Multi-Resemblance Multi-Target Low-Rank Coding for Prediction of Cognitive Decline with Longitudinal Brain Images
Jie Zhang, Jianfeng Wu, Qingyang Li, Richard J. Caselli, Paul M. Thompson, Jieping Ye Fellow, IEEE,Yalin Wang Senior Member, IEEE, and The Alzheimer’s Disease Neuroimaging Initiative
An effective presymptomatic diagnosis and treatment of Alzheimer’s disease (AD) would have enormous public health benefits.

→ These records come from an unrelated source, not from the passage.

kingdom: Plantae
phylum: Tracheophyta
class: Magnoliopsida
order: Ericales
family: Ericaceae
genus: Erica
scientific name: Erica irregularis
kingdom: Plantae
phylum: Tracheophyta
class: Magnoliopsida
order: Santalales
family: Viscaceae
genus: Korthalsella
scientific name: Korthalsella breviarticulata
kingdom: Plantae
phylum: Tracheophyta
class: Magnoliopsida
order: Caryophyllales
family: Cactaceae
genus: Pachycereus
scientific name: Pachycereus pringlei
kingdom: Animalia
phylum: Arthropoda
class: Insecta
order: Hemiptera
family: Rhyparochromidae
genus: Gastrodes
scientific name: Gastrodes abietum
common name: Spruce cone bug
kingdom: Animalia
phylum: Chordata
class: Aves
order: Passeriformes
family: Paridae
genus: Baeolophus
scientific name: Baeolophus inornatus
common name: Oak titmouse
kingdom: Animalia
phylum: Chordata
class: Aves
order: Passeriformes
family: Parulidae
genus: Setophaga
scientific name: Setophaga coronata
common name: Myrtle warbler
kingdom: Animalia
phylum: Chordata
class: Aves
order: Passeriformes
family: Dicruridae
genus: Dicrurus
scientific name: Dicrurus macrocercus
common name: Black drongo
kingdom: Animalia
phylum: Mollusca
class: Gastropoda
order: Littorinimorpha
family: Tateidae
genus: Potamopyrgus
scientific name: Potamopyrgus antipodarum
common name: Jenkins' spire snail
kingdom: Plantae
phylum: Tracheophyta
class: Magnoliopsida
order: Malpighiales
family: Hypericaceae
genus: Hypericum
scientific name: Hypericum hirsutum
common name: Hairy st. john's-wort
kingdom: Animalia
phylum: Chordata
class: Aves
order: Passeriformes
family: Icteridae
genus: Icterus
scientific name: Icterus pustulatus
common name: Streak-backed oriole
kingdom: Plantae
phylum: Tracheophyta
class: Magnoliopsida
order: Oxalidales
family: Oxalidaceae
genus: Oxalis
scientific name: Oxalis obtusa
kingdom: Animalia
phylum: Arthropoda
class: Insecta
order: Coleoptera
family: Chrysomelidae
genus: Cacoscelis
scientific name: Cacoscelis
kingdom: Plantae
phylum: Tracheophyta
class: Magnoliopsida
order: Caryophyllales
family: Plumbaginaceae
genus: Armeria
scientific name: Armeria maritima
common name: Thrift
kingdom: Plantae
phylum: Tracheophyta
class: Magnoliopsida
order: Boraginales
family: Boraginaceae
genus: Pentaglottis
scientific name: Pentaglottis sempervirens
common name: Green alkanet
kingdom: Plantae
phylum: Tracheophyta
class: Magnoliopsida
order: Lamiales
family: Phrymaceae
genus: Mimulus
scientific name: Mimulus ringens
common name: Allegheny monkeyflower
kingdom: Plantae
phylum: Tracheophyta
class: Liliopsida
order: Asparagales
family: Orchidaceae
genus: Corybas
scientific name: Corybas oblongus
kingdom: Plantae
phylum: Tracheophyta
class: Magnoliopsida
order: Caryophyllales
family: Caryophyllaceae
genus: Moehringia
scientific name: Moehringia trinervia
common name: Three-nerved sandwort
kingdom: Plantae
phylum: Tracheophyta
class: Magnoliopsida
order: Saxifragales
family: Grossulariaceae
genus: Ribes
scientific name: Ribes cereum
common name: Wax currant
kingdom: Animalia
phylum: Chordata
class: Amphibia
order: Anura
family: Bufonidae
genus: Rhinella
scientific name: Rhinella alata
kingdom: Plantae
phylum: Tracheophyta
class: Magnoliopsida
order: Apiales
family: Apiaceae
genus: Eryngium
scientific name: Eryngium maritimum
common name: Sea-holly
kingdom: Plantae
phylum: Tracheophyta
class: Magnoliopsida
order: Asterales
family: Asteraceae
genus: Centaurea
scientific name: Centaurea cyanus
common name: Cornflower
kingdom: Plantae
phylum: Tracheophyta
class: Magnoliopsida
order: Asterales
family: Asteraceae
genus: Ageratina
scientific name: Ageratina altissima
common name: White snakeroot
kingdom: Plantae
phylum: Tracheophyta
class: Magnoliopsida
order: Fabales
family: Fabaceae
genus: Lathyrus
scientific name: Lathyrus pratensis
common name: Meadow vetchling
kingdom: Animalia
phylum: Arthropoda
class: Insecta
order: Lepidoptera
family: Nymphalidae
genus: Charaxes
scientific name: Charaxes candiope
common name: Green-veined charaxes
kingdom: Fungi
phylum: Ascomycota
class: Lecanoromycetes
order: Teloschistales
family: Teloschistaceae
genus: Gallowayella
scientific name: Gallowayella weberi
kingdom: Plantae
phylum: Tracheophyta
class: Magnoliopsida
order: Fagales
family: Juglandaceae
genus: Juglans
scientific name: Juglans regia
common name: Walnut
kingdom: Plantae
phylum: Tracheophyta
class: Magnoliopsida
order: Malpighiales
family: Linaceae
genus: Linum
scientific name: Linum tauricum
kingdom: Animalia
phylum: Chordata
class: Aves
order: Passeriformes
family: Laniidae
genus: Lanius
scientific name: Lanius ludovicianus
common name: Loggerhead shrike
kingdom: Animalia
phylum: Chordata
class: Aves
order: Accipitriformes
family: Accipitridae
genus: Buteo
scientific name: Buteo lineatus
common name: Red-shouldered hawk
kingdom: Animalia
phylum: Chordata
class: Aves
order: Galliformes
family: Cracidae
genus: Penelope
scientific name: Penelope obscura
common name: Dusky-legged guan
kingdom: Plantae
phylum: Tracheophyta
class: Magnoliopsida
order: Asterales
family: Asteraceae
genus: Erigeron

Sparse coding (SC) has shown strong potential for longitudinal brain image analysis in preclinical AD research. However, the traditional SC computation is time-consuming and does not explore the feature correlations that are consistent over the time. In addition, longitudinal brain image cohorts usually contain incomplete image data and clinical labels. To address these challenges, we propose a novel two-stage Multi-Resemblance Multi-Target Low-Rank Coding (MMLC) method, which encourages that sparse codes of neighboring longitudinal time points are resemblant to each other, favors sparse code low-rankness to reduce the computational cost and is resilient to both source and target data incompleteness. In stage one, we propose an online multi-resemblant low-rank SC method to utilize the common and task-specific dictionaries in different time points to immune to incomplete source data and capture the longitudinal correlation. In stage two, supported by a rigorous theoretical analysis, we develop a multi-target learning method to address the missing clinical label issue. To solve such a multi-task low-rank sparse optimization problem, we propose multi-task stochastic coordinate coding with a sequence of closed-form update steps which reduces the computational costs guaranteed by a theoretical convergence proof. We apply MMLC on a publicly available neuroimaging cohort to predict two clinical measures and compare it with six other methods. Our experimental results show our proposed method achieves superior results on both computational efficiency and predictive accuracy and has great potential to assist the AD prevention.